**Provided material**.

========

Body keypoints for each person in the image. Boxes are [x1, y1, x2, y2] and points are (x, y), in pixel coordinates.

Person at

========

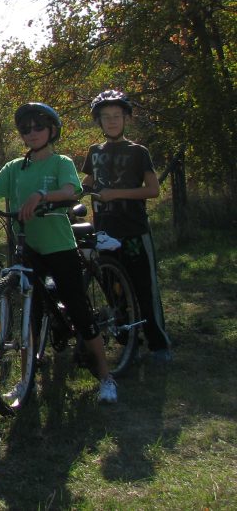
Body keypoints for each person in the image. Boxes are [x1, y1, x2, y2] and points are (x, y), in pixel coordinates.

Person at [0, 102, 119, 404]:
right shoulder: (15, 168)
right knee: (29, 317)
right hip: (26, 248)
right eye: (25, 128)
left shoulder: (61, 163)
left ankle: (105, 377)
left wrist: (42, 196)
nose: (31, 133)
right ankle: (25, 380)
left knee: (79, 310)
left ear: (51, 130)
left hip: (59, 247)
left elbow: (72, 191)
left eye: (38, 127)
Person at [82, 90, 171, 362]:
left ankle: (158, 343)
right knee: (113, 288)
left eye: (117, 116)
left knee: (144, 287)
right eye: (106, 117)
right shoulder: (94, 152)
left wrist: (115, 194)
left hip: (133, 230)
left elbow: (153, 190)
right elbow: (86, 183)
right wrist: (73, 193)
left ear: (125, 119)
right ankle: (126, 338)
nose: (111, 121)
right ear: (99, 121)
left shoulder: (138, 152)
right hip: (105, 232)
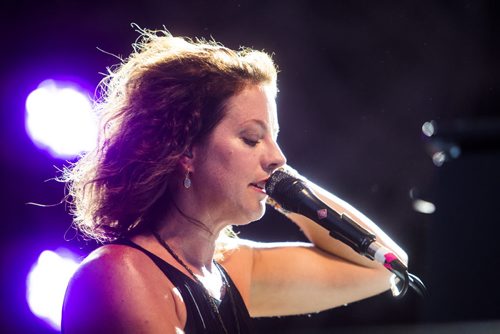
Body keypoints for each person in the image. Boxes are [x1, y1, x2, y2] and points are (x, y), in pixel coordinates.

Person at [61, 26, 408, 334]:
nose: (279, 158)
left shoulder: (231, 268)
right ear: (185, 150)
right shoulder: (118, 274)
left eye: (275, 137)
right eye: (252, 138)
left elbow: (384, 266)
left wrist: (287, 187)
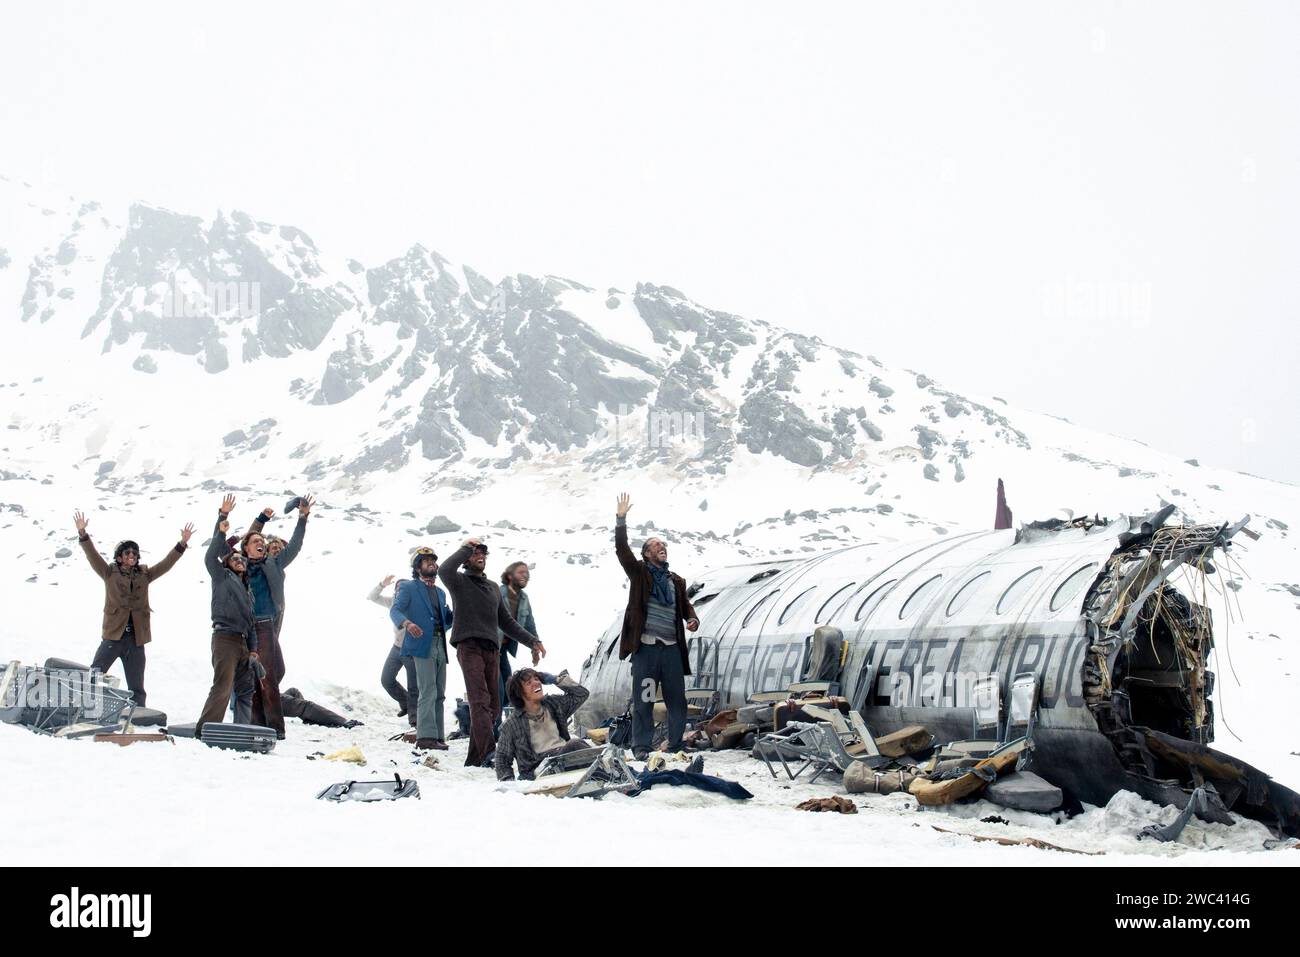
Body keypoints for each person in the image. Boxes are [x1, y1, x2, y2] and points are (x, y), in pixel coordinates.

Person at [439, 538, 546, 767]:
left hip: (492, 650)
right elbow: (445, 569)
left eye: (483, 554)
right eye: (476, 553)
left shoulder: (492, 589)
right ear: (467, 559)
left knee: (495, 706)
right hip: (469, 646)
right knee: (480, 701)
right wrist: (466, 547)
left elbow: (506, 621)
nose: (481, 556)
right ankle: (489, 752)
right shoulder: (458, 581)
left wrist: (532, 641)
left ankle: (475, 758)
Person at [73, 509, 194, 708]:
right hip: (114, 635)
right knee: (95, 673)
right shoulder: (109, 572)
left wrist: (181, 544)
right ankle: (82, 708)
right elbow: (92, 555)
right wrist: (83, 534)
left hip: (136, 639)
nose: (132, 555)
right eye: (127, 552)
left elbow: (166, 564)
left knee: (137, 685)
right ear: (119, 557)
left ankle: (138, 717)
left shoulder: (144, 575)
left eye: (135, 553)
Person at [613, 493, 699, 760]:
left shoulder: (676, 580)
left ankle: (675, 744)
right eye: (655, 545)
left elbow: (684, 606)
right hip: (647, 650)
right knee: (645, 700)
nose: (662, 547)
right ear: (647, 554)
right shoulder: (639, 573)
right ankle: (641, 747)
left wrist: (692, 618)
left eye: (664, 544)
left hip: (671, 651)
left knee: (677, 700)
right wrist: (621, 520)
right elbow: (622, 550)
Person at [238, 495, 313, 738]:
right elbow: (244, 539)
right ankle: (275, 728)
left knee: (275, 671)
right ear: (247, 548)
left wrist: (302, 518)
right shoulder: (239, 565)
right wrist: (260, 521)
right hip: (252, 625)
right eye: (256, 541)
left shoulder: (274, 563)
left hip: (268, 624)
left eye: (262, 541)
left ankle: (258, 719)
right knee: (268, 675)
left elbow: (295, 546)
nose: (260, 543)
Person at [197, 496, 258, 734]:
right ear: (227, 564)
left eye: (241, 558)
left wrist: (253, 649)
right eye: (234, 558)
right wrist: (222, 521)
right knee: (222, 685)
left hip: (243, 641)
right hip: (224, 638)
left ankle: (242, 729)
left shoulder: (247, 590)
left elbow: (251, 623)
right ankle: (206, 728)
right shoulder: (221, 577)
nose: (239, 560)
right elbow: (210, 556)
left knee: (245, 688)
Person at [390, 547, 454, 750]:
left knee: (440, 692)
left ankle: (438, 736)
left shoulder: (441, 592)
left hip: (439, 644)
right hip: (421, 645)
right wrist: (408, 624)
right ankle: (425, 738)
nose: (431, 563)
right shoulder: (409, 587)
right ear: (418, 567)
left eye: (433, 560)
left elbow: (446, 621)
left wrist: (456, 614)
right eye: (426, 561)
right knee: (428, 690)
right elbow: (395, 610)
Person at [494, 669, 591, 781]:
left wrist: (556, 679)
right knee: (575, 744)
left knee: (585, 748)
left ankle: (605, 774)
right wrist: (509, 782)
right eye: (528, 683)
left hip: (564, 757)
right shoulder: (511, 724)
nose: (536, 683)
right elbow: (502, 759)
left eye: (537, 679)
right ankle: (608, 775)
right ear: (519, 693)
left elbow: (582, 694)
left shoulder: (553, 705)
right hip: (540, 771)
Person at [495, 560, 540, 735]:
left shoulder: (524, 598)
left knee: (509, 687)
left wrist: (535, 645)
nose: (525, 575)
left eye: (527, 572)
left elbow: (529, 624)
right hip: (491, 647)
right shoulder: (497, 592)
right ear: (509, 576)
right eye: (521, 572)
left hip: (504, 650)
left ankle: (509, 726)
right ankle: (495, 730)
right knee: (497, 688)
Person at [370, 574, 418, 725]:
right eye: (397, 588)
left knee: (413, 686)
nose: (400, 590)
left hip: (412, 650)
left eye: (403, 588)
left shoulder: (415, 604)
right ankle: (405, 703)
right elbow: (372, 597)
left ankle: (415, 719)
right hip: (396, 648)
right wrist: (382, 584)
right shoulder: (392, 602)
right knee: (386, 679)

========

**Task instructions**. Precisely the lines between those holding "right shoulder: (458, 581)" and "left knee: (245, 688)", inclusive, are to be reproduced from the listing above, with nothing added.

**Output below**.
right shoulder: (458, 581)
left wrist: (532, 641)
left ankle: (475, 758)
Person at [73, 509, 194, 708]:
right hip: (114, 635)
right knee: (95, 673)
right shoulder: (109, 572)
left wrist: (181, 544)
right ankle: (82, 708)
right elbow: (92, 555)
right wrist: (83, 534)
left hip: (136, 639)
nose: (132, 555)
right eye: (127, 552)
left elbow: (166, 564)
left knee: (137, 685)
right ear: (119, 557)
left ankle: (138, 717)
left shoulder: (144, 575)
left eye: (135, 553)
Person at [613, 493, 699, 760]:
left shoulder: (676, 580)
left ankle: (675, 744)
right eye: (655, 545)
left elbow: (684, 606)
right hip: (647, 650)
right knee: (645, 700)
nose: (662, 547)
right ear: (647, 554)
right shoulder: (639, 573)
right ankle: (641, 747)
left wrist: (692, 618)
left eye: (664, 544)
left hip: (671, 651)
left knee: (677, 700)
right wrist: (621, 520)
right elbow: (622, 550)
Person at [238, 495, 313, 738]:
right elbow: (244, 539)
right ankle: (275, 728)
left knee: (275, 671)
right ear: (247, 548)
left wrist: (302, 518)
right shoulder: (239, 565)
right wrist: (260, 521)
right hip: (252, 625)
right eye: (256, 541)
left shoulder: (274, 563)
left hip: (268, 624)
left eye: (262, 541)
left ankle: (258, 719)
right knee: (268, 675)
left elbow: (295, 546)
nose: (260, 543)
Person at [197, 496, 258, 734]:
right ear: (227, 564)
left eye: (241, 558)
left wrist: (253, 649)
right eye: (234, 558)
right wrist: (222, 521)
right knee: (222, 685)
left hip: (243, 641)
right hip: (224, 638)
left ankle: (242, 729)
left shoulder: (247, 590)
left elbow: (251, 623)
right ankle: (206, 728)
right shoulder: (221, 577)
nose: (239, 560)
right elbow: (210, 556)
left knee: (245, 688)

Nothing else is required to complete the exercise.